**Input**.
[Start of section]
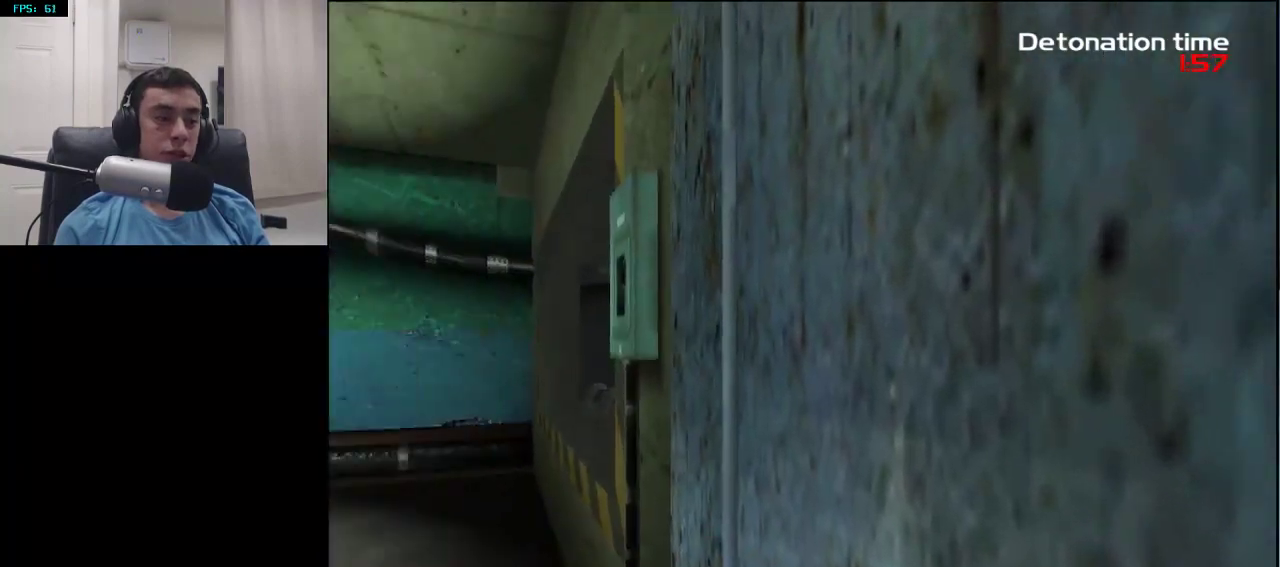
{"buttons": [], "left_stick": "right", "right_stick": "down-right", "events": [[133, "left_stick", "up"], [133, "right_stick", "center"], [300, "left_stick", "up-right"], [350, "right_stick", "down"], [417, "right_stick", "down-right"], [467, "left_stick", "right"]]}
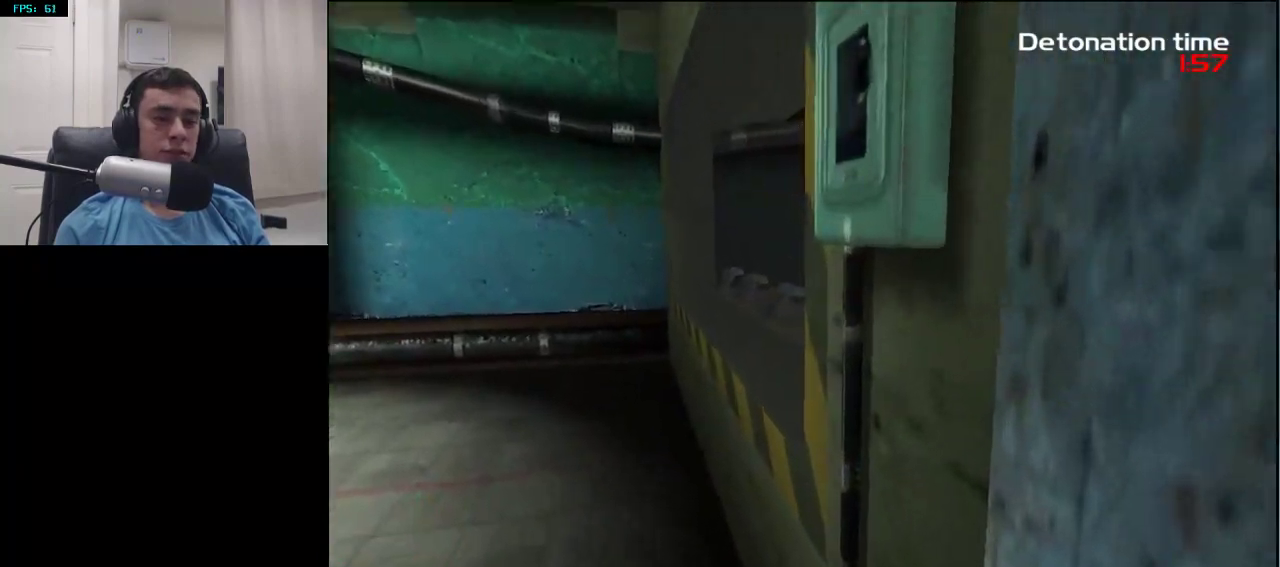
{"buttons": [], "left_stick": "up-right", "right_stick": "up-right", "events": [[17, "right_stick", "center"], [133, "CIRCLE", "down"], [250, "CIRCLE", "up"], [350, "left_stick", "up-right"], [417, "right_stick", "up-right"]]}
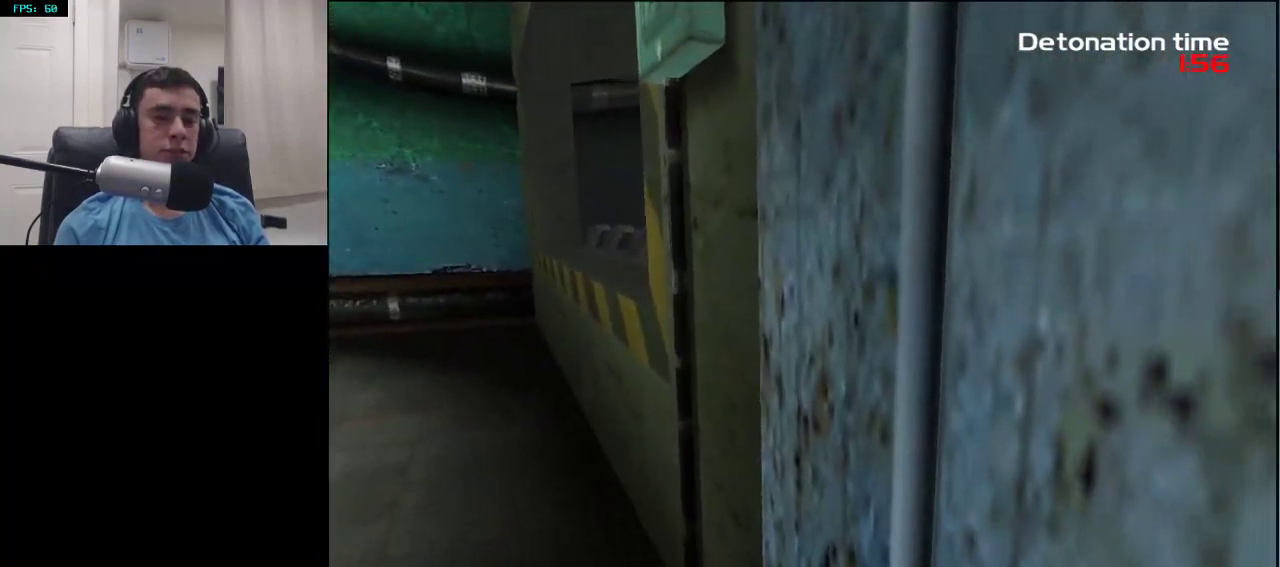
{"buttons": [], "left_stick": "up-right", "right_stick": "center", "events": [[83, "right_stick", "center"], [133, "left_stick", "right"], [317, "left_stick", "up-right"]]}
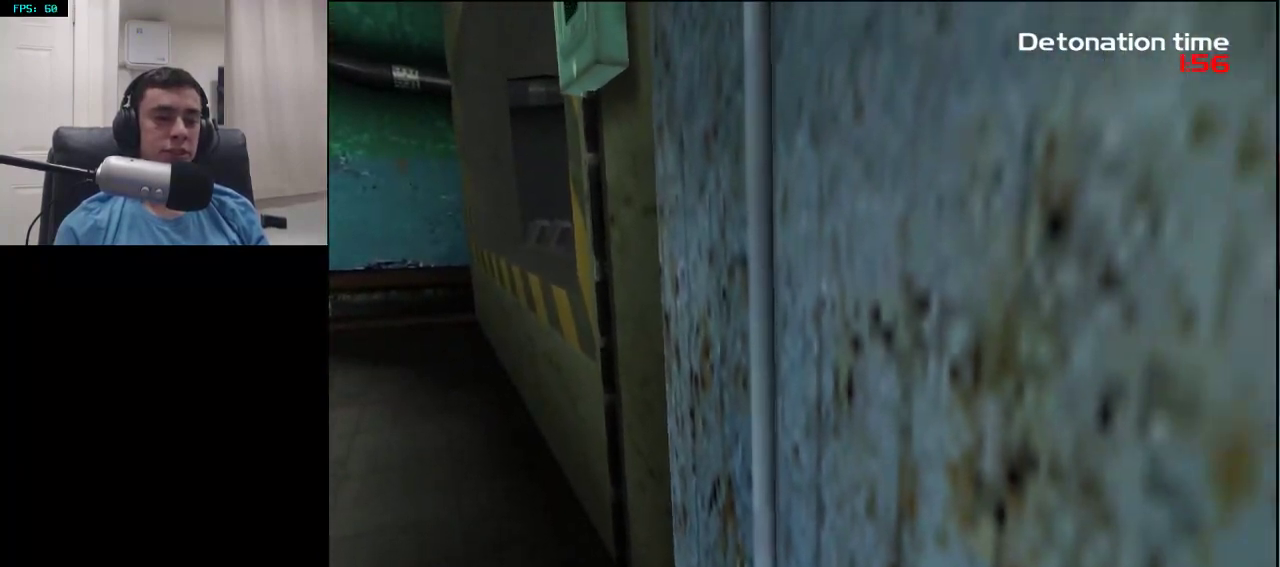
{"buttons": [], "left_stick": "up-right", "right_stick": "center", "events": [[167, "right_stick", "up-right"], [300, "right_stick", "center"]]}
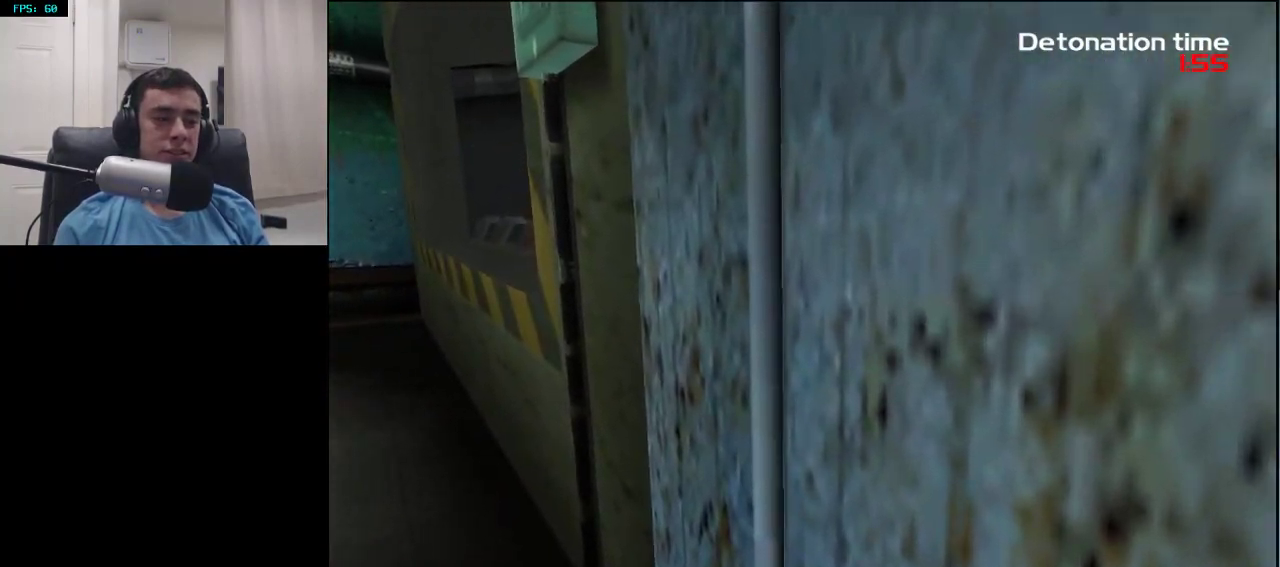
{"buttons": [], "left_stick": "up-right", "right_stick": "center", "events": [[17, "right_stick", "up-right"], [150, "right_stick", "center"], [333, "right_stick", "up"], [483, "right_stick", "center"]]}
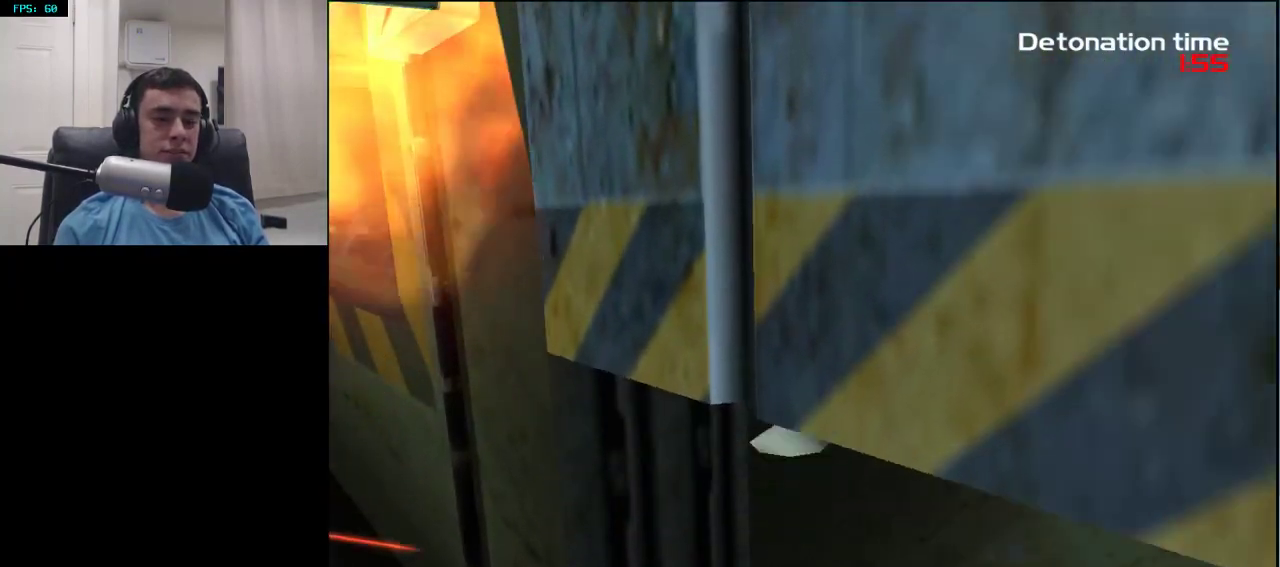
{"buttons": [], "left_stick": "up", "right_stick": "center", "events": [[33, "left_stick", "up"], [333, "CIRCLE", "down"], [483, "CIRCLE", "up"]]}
[End of section]
[Start of section]
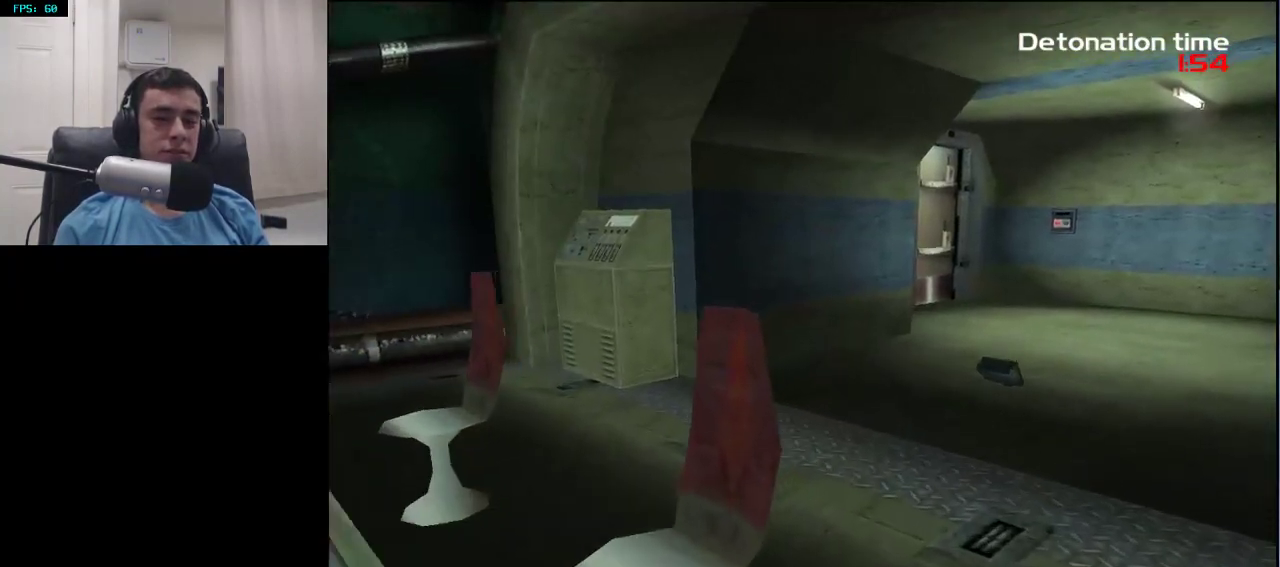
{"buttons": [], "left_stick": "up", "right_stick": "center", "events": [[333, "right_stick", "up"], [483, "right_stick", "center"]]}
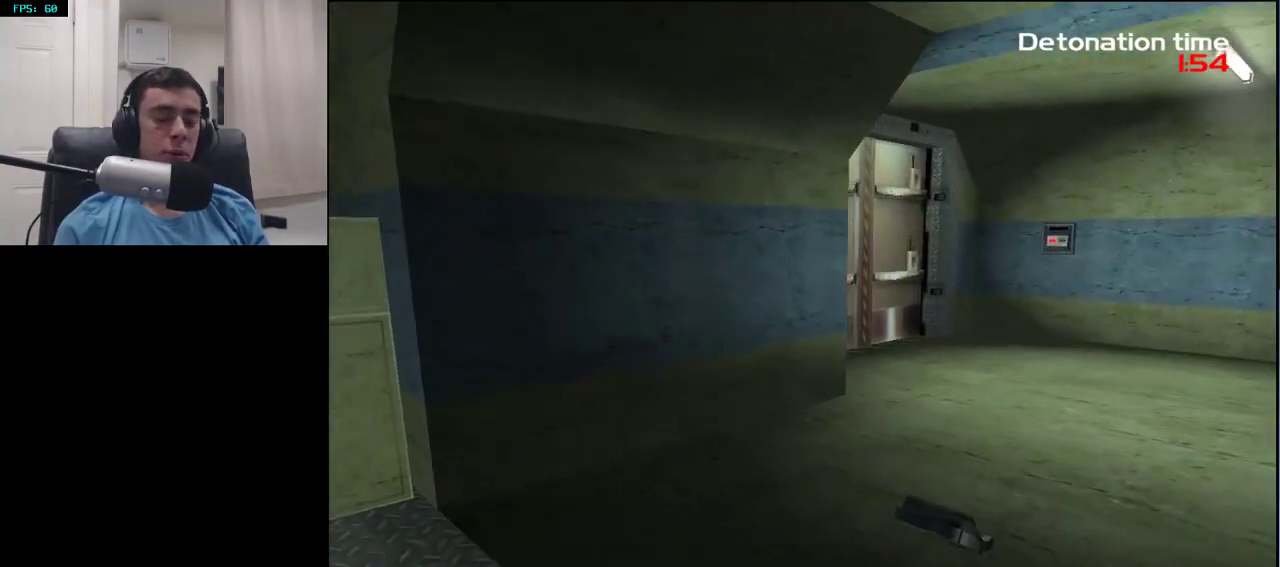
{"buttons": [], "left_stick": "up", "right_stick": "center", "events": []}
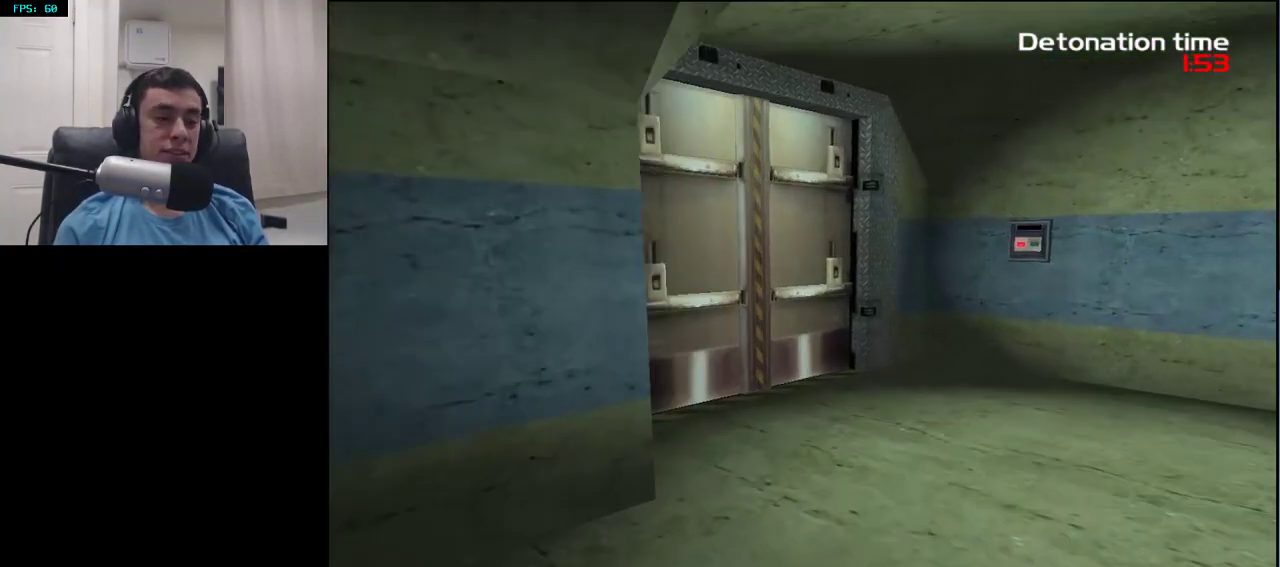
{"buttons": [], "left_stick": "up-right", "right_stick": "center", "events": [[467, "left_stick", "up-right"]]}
[End of section]
**What you should do**. The answer must be every line of the records above that holds the word "down".

**Answer below**.
{"buttons": [], "left_stick": "right", "right_stick": "down-right", "events": [[133, "left_stick", "up"], [133, "right_stick", "center"], [300, "left_stick", "up-right"], [350, "right_stick", "down"], [417, "right_stick", "down-right"], [467, "left_stick", "right"]]}
{"buttons": [], "left_stick": "up-right", "right_stick": "up-right", "events": [[17, "right_stick", "center"], [133, "CIRCLE", "down"], [250, "CIRCLE", "up"], [350, "left_stick", "up-right"], [417, "right_stick", "up-right"]]}
{"buttons": [], "left_stick": "up", "right_stick": "center", "events": [[33, "left_stick", "up"], [333, "CIRCLE", "down"], [483, "CIRCLE", "up"]]}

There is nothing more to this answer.